Thursday, November 8, 2012

Some Thoughts about the Election

Just some random mental ramblings about the election just completed. No pretense of any kind of organization or import. Just mind droppings.
  • It did not turn out to be that close after all, did it? Obama won this election handily and going away.
  • Indiana going red was no surprise at all. Indiana electing a Democratic senator was no surprise either given the idiot Mourdock that the Republicans ran.
  • North Carolina was other other blue state in 2008 that went red this time. No surprise there either.
  • Obama has got every reason in the world to dig in his heels now and crack the whip with the Republicans. But he's going to be conciliatory. I think a lot of the left would rather he not be.
  • What were they called? . . . Battleground states? Well, it turns out that Obama captured all but one: North Carolina. All the rest: New Hampshire, Virginia, Ohio, Wisconsin, Colorado, Nevada, Iowa, Florida went for the president. Might be forgetting one.
  • Three states in the Union were entirely red, without a single county going for Obama. They would be Utah, West Virginia, and this mecca of bubbas I live in, Oklahoma.
  • These were balanced, actually surpassed, by four states that went entirely blue, every county for Obama: Rhode Island, Vermont, Masachusetts, and way, way west, Hawaii
  • Hooray for forces of sanity in Washington and Colorado that approved the legalization of marijuana. Here's hoping that opens the gates on the question . . . 
  • Democrats were supposed to shed seats in Senate; they gained a couple.
  • Elizabeth Warren, a good old Oklahoma girl, is going to be a great friend of regular people in the U.S. Senate. The best endorsement possible for her is that the banks hate her guts.
  • Florida still ain't officially called yet. Still counting votes. Some people there didn't vote until after midnight on Tuesday . . . when Mittens had already conceded. Obama has a solid lead there.
  •  New Mexico has become a reliably blue state because of Hispanics. It won't be too many more cycles before Texas is the same way.
  • Women, blacks, Hispanics, young people: all for Obama by large margins. The Republicans appeal to old white guys, white guys generally, rich people, and religious nuts. Who would you bet on as the future of the country?

2 comments:

Montag said...

It was a perfect end to the last two weeks of nonsense, when every time I looked at my politically-idiotic Yahoo home page, there was another inept poll showing Romney ahead.
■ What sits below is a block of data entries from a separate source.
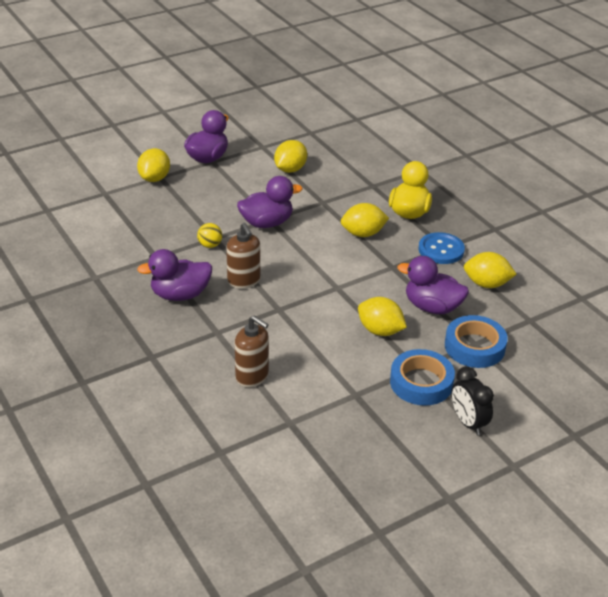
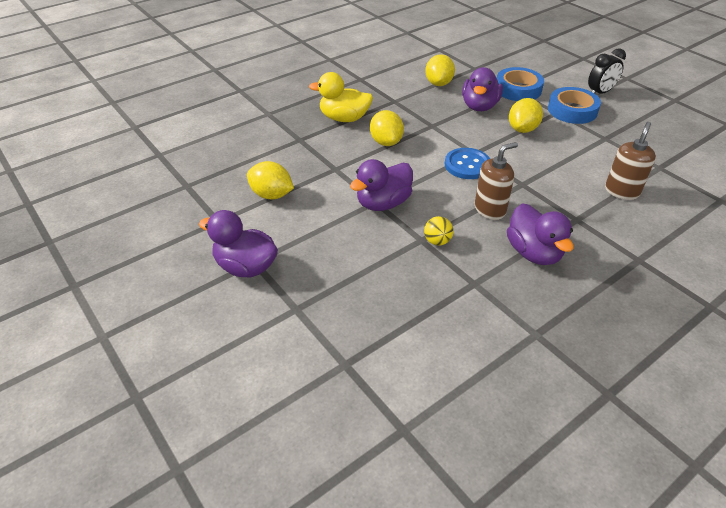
camera: 95 degrees left, 5 degrees up
yellow lemon [137,148,170,182] -> none
purple duck [237,176,302,228] -> purple duck turned 105 degrees counterclockwise [350,159,413,211]
blue button [419,232,465,264] -> blue button moved to [445,148,490,179]

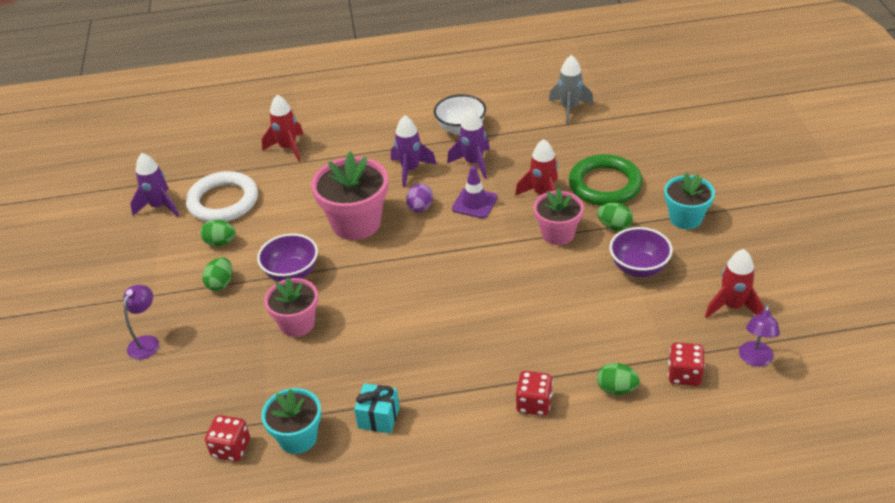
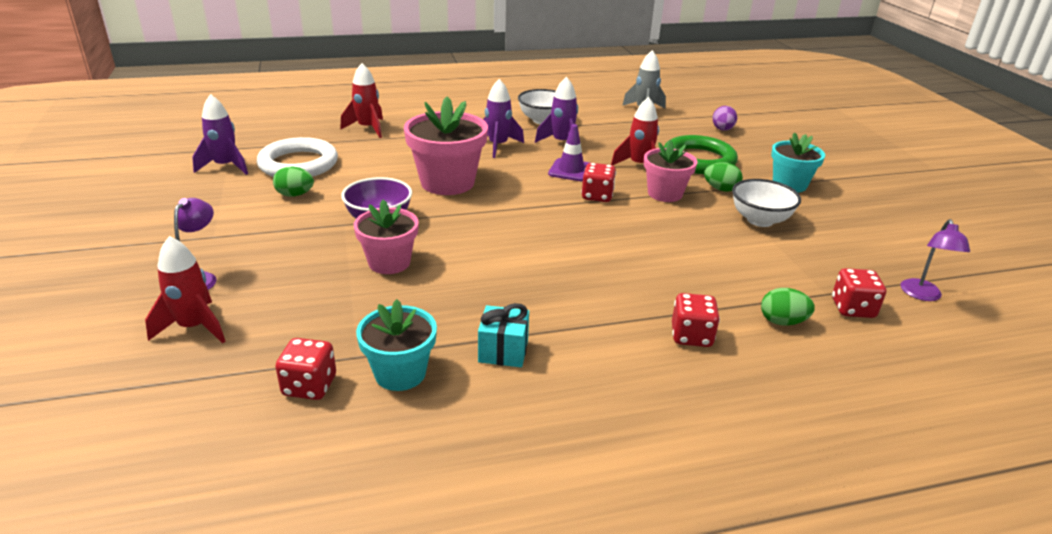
camera: 10 degrees left, 10 degrees down
green egg [202,257,232,291] -> none
purple egg [406,183,433,213] -> purple egg moved to [712,106,737,131]
purple bowl [609,227,673,277] -> white bowl [732,179,801,227]
red rocket [705,249,764,318] -> red rocket moved to [145,236,225,343]
none -> red dice [581,163,616,202]

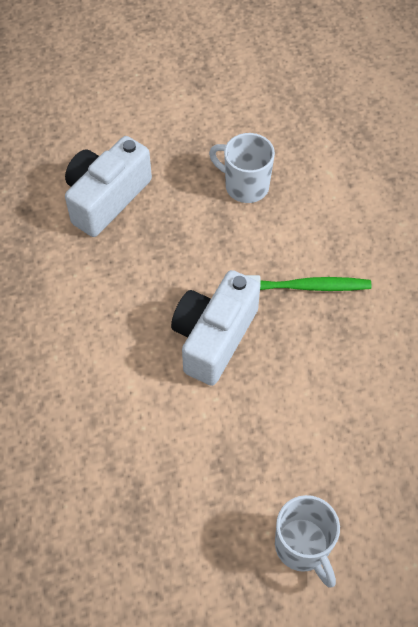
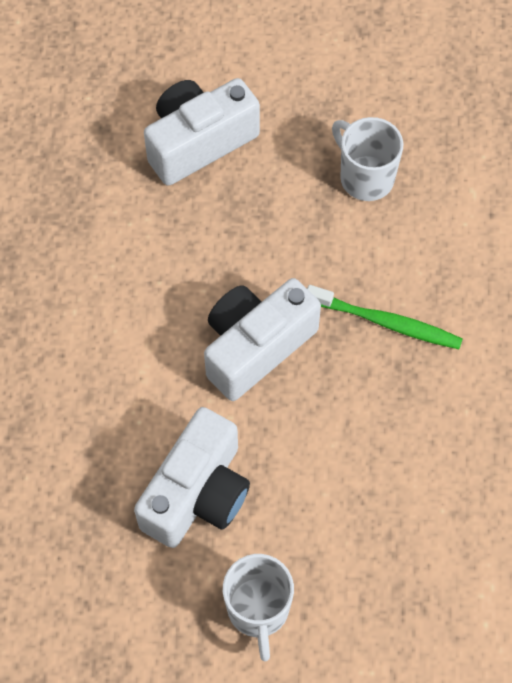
camera: 20 degrees right, 5 degrees up
none -> white camera [134,407,250,548]

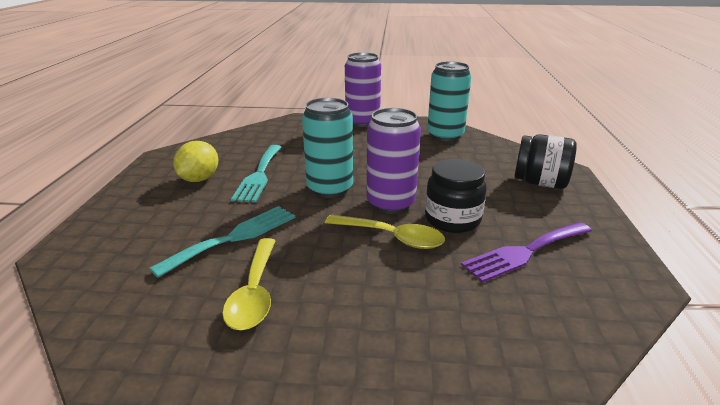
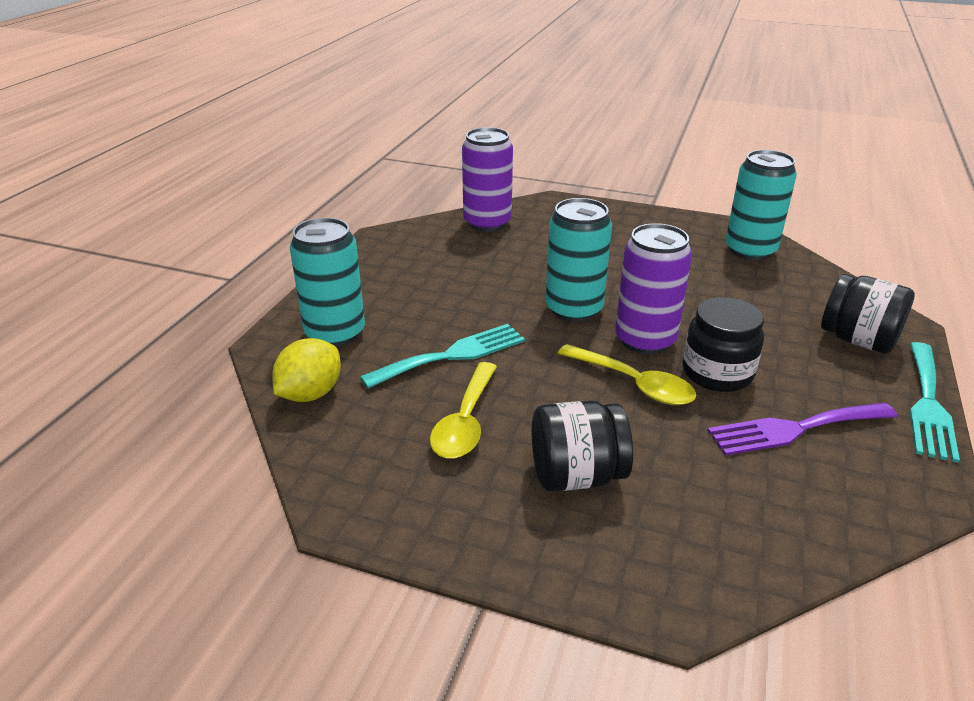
camera: 15 degrees right, 5 degrees up
yellow lemon [173,141,218,182] -> yellow lemon moved to [272,338,341,402]
turquoise fork [231,145,281,203] -> turquoise fork moved to [910,342,960,463]
purple can [345,52,381,127] -> purple can moved to [462,127,513,232]
none -> turquoise can [290,218,365,347]
none -> black jar [532,401,633,491]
I kept going to Brad DeLong (http://delong.typepad.com/sdj/), who had Nate Silver's work, and felt a bit better.
I felt as if there was a deliberate conspiracy to deceive the public. I never saw anything like it before.
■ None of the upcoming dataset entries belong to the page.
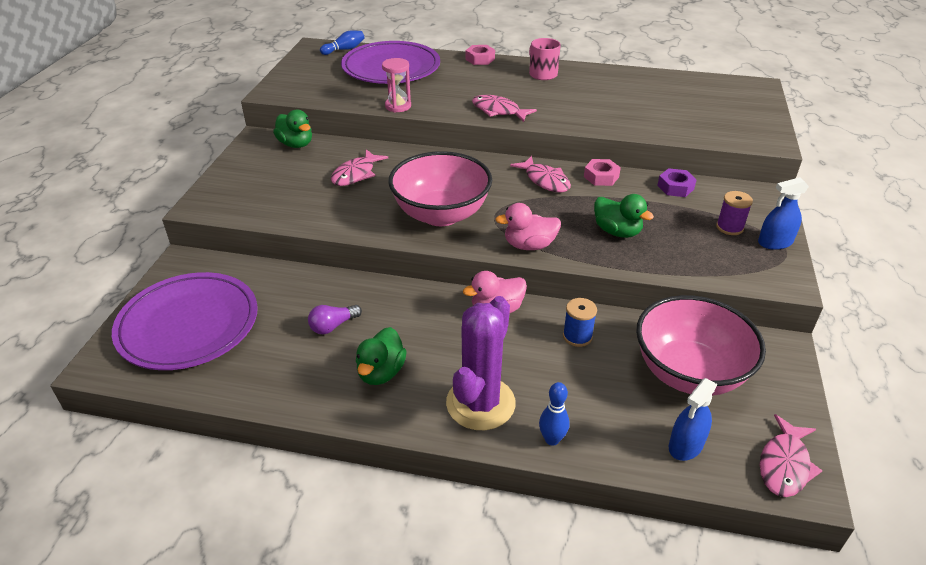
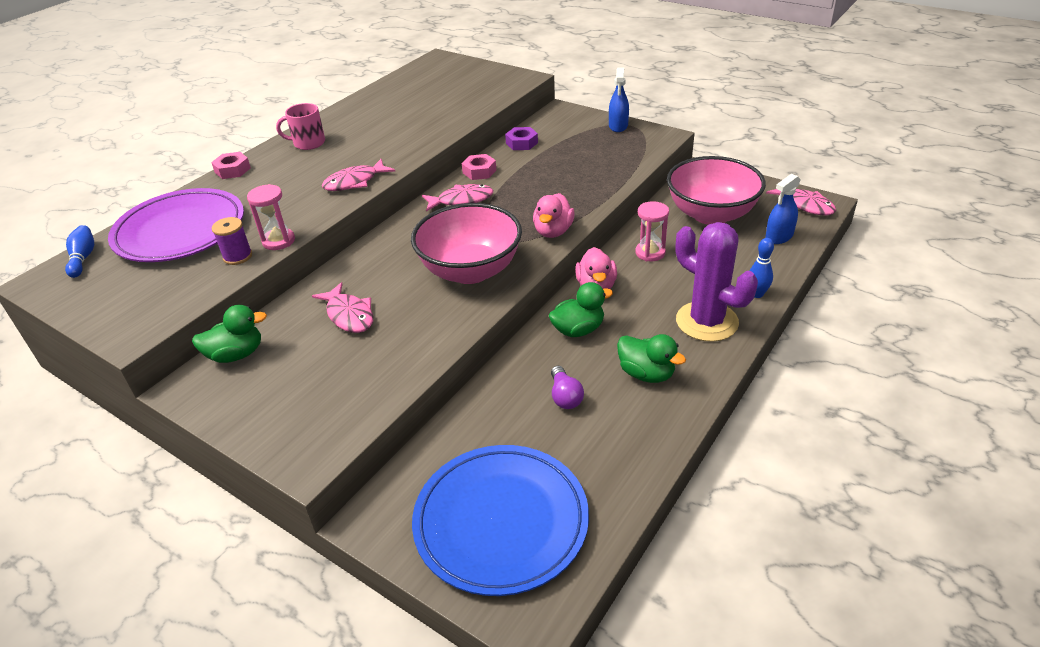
camera: 65 degrees left, 0 degrees up
purple plate [112,272,258,370] -> blue plate [412,445,589,596]
blue spool [563,298,597,347] -> pink hourglass [635,201,669,261]
green duck [594,194,654,238] -> green duck moved to [548,282,613,337]
blue spray bottle [669,378,717,461] -> blue spray bottle turned 75 degrees clockwise [765,174,800,244]
purple spool [716,191,753,235] -> purple spool moved to [212,217,252,265]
That's one phrase I'm getting really tired of: "I never saw anything like it before!"

Unknown said...

Yeah, what was up with all those so-called poll results showing the race much tighter than it actually was? I'm so paranoid about the Republicans, I told Susan I would not trust them not to steal this election like they did before. And the reason I said that was the constant stream of reports that the race was "very close," or "dead even" or something similar. Worse, the lamestream press, even PBS, was all over it.